▶ _Problem description_
Go through the listing below and say how many lines contain "oder"; write nothing but the number.

▶ _Raw data_
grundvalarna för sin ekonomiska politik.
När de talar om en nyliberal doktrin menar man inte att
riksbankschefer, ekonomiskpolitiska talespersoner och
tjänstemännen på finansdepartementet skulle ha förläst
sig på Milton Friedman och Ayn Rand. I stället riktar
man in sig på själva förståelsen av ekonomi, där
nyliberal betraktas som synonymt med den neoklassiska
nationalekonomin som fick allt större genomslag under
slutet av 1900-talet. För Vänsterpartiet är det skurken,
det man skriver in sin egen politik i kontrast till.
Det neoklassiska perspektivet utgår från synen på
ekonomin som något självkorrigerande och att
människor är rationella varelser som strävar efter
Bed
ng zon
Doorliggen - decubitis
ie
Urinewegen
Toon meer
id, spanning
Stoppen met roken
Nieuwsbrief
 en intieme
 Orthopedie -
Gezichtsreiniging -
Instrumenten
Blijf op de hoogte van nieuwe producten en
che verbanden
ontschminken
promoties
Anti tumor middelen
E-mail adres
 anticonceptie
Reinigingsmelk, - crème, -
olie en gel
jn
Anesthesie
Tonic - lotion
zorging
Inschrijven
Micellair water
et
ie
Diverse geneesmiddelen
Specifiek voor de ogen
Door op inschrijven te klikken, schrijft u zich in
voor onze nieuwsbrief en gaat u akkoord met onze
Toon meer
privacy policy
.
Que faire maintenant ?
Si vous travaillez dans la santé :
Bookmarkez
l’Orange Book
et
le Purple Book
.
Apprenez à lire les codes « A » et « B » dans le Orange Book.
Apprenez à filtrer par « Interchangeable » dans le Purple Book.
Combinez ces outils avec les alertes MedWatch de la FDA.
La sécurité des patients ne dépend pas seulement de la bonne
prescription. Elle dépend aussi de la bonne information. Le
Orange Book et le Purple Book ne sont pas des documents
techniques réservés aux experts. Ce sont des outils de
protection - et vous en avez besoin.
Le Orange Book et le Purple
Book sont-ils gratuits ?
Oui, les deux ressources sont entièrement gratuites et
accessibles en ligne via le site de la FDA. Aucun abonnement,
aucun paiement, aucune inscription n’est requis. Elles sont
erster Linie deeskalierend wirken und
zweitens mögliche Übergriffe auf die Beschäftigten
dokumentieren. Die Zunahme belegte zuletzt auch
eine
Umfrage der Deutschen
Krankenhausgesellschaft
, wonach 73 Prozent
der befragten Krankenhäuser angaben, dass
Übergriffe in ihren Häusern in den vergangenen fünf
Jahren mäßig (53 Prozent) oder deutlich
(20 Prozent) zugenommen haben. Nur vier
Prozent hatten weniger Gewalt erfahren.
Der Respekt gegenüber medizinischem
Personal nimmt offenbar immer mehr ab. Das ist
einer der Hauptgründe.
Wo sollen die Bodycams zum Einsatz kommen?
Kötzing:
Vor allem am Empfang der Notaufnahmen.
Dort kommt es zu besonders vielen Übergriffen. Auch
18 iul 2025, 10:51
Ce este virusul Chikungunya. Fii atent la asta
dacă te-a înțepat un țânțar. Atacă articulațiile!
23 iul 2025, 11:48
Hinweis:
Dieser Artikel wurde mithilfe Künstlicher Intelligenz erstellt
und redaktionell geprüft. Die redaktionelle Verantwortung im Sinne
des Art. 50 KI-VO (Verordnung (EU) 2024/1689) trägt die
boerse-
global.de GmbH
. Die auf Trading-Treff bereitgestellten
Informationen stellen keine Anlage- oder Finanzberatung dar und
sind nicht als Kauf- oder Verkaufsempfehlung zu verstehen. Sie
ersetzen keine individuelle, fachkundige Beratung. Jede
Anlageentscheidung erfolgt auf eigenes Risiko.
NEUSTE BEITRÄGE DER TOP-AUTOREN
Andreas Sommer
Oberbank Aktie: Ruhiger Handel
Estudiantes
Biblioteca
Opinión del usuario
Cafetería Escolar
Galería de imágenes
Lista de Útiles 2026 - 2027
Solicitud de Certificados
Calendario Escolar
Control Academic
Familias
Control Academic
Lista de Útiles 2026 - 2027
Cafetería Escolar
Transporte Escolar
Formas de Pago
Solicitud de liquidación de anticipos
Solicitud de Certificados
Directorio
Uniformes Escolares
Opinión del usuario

▶ _Solved problem_
3